:: READING TEXT ::

The Government Has Reopened Its Investigation Into The 1955 Brutal Killing Of Emmett Till

The DOJ said it had received "new information" about the murder of the black teenager in Mississippi that helped spark the civil rights movement in the country.

The federal government has reopened its investigation into the decades-old brutal killing of a black teenager in Mississippi that became a watershed moment in the country's history of racial violence and helped spark the civil rights movement.

Emmett Louis Till, a 14-year-old boy from Chicago, was abducted, beaten, shot, and killed Aug. 26, 1955, while visiting his relatives near Money, Mississippi. His mutilated body was discovered three days later in the Tallahatchie River.

Two white men, Roy Bryant and his half brother J.W. Milam, were charged with his murder, but an all-white male jury acquitted them.

During the trial, Bryant's then-wife Carolyn Donham had testified that Till had grabbed her, wolf-whistled at her, asked her on a date, and made sexual advances toward her at a grocery store in rural Mississippi two days before the teen was murdered. Her testimony was ruled inadmissible by the judge and the 12 white male jurors did not hear it, the Associated Press reported.

Both Bryant and Milam later admitted to a journalist that they had murdered Till, but they were not retried. Milam died in 1981 and Bryant died in 1994.

The DOJ said it reviewed the information available about the case in 2004 after being requested by "several interested parties" to consider prosecuting surviving subjects involved in Till's murder. However, the government determined that there was no federal jurisdiction because the statute of limitations had run out for any potential federal crime.

In 2007, a state grand jury in Mississippi declined to issue new charges.

In March this year, the DOJ submitted its annual report to Congress about its activities regarding pre-1980 racially motivated homicides, pursuant to a law named after Till himself — the Emmett Till Unsolved Civil Rights Crimes Act.

"The Till case has been re-opened by DOJ based upon the discovery of new information," the DOJ said in its report, first reported by the Associated Press on Thursday.

In the report, provided to BuzzFeed News, the department did not specify what the new information was, saying that it was an "active investigation."

A DOJ spokesperson declined to provide further comment to BuzzFeed News.

In a book — The Blood of Emmett Till — published last year, Carolyn Donham, now 84, admitted that she had lied during the trial about the details of her encounter with Till at the grocery store.

In a 2008 interview with the book's author, Timothy B. Tyson, Donham said that her testimony about Till grabbing her around the waist and uttering obscenities at her was "not true."

When Tyson asked her to recall what happened that evening at the store, Donham told him, "Honestly, I just don't remember. It was 50 years ago. You tell these stories for so long that they seem true, but that part is not true."

According to the transcript of the 1955 trial that was released in 2007, Donham told the courtroom that a "nigger man" she didn't know had grabbed her hand across the candy counter at the store and told her, "How about a date, baby?"

She testified that Till then followed her to the cash register and grabbed her waist, telling her, "What's the matter, baby? Can't you take it?"

Donham testified that Till told her, "You needn't be afraid of me," and that he used an "unprintable word" while saying he had done something "with white women before."

She testified that "this other nigger came in the store" and forced Till to leave.

:: ENTRIES PROVIDED ::
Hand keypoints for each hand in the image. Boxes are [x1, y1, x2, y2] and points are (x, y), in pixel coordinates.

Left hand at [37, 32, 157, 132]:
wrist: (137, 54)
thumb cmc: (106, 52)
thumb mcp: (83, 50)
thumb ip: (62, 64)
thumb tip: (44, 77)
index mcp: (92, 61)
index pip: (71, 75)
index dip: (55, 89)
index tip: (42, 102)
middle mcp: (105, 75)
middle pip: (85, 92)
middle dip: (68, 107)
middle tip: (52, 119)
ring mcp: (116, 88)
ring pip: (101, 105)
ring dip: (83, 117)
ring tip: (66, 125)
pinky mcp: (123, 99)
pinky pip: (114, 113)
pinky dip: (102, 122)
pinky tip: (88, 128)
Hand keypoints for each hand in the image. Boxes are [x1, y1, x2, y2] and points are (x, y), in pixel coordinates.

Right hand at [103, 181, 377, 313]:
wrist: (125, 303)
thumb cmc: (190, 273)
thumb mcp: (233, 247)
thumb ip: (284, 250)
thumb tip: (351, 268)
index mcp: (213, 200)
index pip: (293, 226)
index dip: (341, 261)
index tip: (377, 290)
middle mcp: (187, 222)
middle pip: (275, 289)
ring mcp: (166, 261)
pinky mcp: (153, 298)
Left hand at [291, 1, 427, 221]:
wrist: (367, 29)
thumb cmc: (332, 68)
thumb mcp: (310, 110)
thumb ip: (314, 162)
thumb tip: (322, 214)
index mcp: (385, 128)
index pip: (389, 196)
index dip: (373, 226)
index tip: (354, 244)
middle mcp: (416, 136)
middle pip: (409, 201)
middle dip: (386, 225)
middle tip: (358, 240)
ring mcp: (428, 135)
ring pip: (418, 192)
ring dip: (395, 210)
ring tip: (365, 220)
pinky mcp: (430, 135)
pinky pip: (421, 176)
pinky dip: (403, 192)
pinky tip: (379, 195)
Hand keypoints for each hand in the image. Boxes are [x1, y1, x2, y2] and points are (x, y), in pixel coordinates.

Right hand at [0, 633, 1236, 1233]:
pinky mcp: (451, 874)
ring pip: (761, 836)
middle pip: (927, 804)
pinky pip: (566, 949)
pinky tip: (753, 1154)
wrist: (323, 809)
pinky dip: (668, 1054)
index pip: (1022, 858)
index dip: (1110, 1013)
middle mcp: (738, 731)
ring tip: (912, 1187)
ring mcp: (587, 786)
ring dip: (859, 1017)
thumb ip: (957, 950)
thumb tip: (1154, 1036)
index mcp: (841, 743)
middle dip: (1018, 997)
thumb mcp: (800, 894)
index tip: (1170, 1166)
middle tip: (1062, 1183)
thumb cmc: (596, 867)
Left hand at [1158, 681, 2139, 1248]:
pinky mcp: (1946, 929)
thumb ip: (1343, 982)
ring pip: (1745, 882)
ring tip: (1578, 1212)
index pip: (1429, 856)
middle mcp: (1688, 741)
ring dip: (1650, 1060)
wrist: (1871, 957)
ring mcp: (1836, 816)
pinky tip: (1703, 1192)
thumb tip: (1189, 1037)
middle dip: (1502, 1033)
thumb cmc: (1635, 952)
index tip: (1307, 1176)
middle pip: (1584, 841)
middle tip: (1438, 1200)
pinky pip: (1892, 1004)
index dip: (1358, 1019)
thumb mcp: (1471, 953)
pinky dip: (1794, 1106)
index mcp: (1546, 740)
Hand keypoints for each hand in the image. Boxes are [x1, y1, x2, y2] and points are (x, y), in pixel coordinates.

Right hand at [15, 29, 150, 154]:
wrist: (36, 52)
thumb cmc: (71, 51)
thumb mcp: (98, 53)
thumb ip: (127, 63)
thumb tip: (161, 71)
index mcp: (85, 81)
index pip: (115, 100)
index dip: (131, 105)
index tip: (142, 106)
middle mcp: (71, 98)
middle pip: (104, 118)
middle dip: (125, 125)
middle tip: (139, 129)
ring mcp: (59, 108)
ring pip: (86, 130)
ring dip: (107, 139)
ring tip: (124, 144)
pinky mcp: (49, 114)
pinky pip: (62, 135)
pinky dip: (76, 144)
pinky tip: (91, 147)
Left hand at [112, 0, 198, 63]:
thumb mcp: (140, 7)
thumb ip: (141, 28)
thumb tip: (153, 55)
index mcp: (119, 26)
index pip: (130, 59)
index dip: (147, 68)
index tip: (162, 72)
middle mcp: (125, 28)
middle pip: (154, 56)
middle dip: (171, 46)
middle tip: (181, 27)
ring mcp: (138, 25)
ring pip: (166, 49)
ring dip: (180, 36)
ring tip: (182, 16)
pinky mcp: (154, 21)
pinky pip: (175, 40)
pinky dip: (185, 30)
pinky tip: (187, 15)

:: EXERCISE GOAL ::
In the article on the Emmett Till case, translate this sentence into Spanish: "In 2007, a state grand jury in Mississippi declined to issue new charges."

:: ANSWER BELOW ::
En 2007, un gran jurado estatal de Misisipi se negó a presentar nuevos cargos.